More often, you would know the full load normal operating speed of the generator to produce 60Hz from the name plate or the number of poles. Also the head is fixed and known. So you'll want to know what the impeller diameter should be for a direct coupled setup:


Impeller Diameter in inches = 230(SQRT(64 H)/R


Where H = head in feet, R = No Load RPM and SQRT = Square root


So if H = 200' and R = 2400, we get an impeller diameter of 10.8 inches.


These admittedly rough calculations work well with Pelton wheels as well as Francis type runners.


By the way, larger pumps are well designed and optimized to be very efficient. When run in reverse as turbines they perform just like Francis type turbines and are every bit as efficient, assuming you match up head, impeller diameter and operating speed.
The graph above shows how I reverse engineered the pump curves for for operation as a turbine. This analytical approach is not as easy to understand as the empirical approach described above. Note the U shaped > 73 % efficiency region. This is where you want to be operating this particular PaT with a 12 inch impeller, 230 ft of head, and using 750 Gpm with expected output of 25 Hp mechanical energy. BTW, pumps are designated by their outlet X suction inlet X impeller diameter. So this is a 3X4X12 end suction pump with a 30HP, 1800 RPM 3 Phase electric motor.

Best little Hydro House in NY, 20 KW of renewable energy.

A quick overview of the building process. Picked up some inspiration in Costa Rica where pelton wheels could be seen laying around in yards, as ornaments, like wagon wheels here in the US. This is my first attempt at creating a video with music composition. So keep in mind, I'm an engineer not a liberal artist.



It appears my video's no longer play since Google takeover.

Pump as Turbine (PAT)

This is the latest addition to the powerhouse. This split case PAT, 5X6X9 driving a 30HP 3 phase motor as generator will be able to take advantage of the much higher winter flows of the stream. The pump/turbine has been mounted at a 45° angle to eliminate 2 right angle bends in the powerhouse plumbing and there is enough room to accommodate a large flywheel on the generator shaft to enhance mechanical momentum. This will improve voltage regulation and large motor starting capability.

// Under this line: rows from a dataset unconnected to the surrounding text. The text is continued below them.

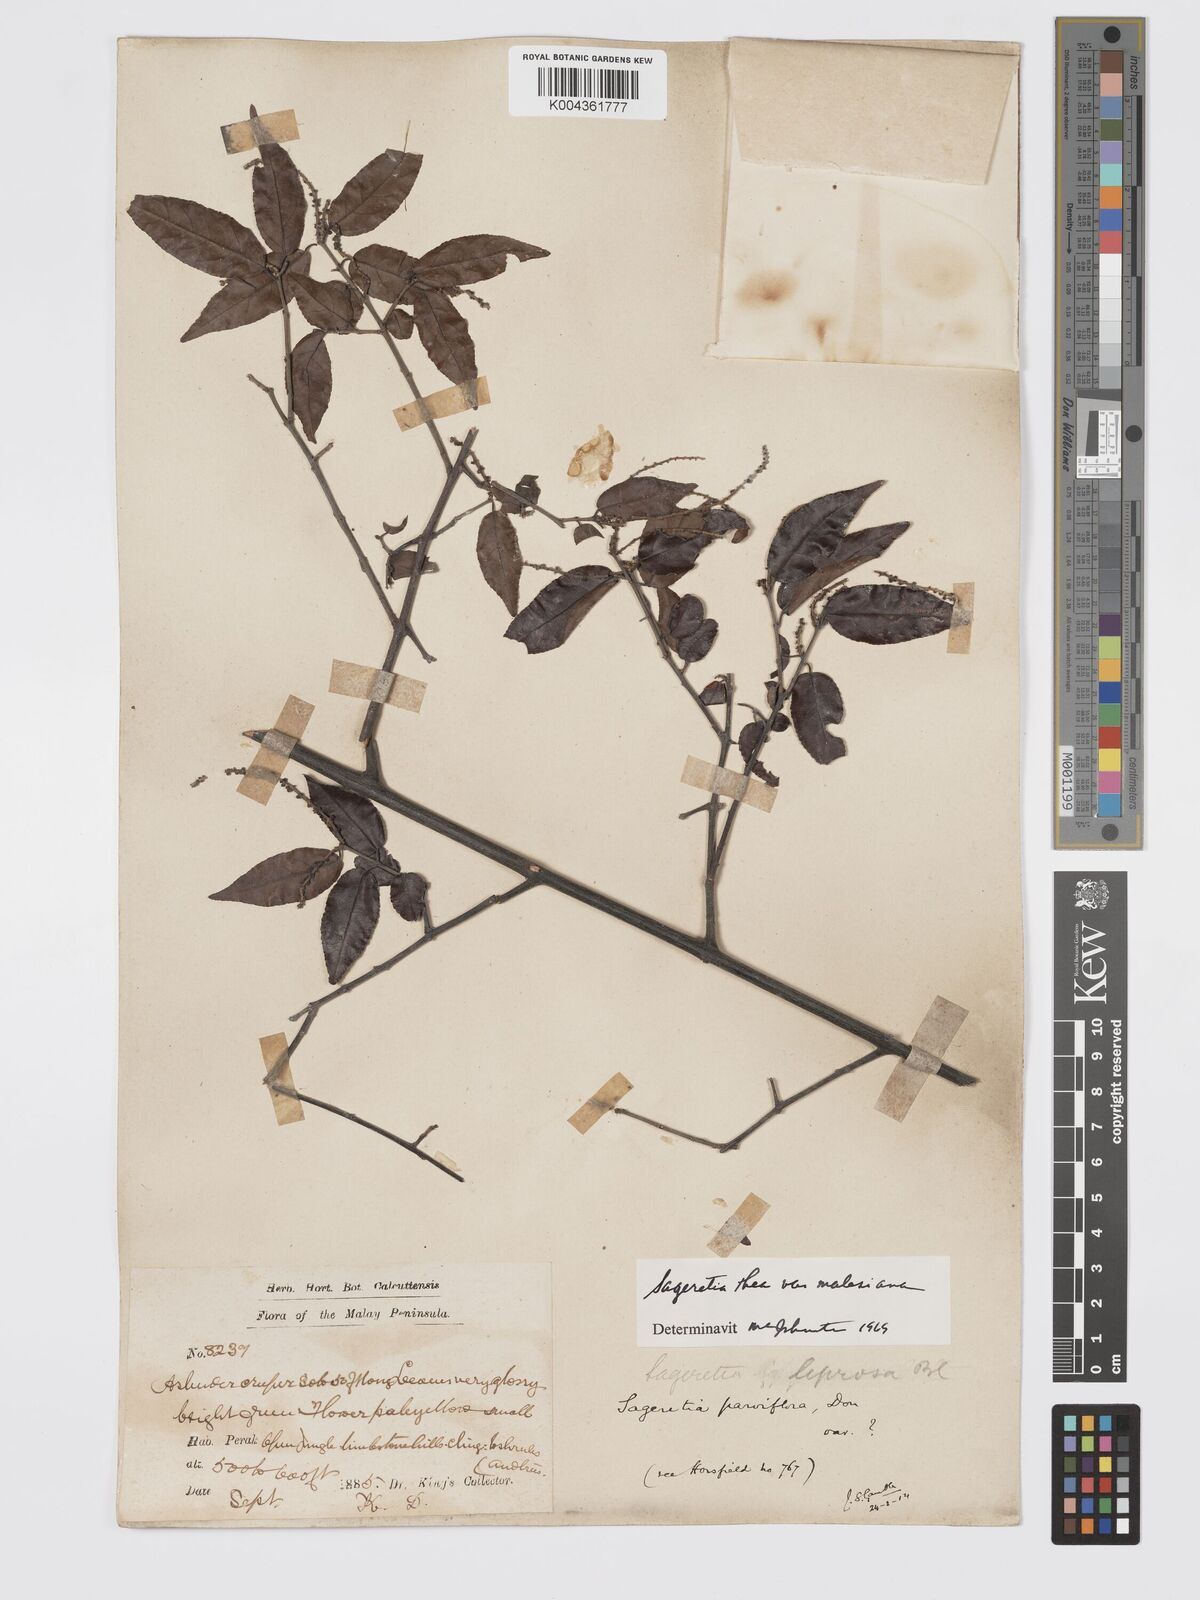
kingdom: Plantae
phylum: Tracheophyta
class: Magnoliopsida
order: Rosales
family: Rhamnaceae
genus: Sageretia
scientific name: Sageretia parviflora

I have a number of Distributed Load Controllers on 1.5kW space heaters in the winter months when there is plenty of water. Then the turbine control valve is wide open all the time and DLC's will have the heaters going full blast until a refrigerator or well pump comes on. Then the DLC's will proportionally reduce the power to the heating loads to keep the voltage constant and allow the motor loads to start up. The 3KW dump load and DLC in the power house penstock is set to a slightly (5V)higher voltage to react to over-voltage situations that might arise if the valve is wide open and loading suddenly decreases. That dump load will absorb the extra power and give the (slow) motorized butterfly valve a chance to close and reduce the power. It is when we are lightly loaded in the spring and fall that I think the flywheel idea will help to regulate the voltage better. I have also just put a few DLC controlled electric heaters outside! Such a waste, but it keeps everything stable.

We are still in drought conditions and waiting for more rain before I can run at full power with the valve wide open. (Our drainage area is only 1.5 square miles) I'm thinking about adding a small efficient pelton to use around 1 gal/sec @ 210' of head so we can keep running through the summer months. Of course none of this would be necessary if we were grid connected on net metering. We are just getting started on the paperwork to get grid connected. To me it seems a bit daunting because I don't like to do paperwork or deal with bureaucrats.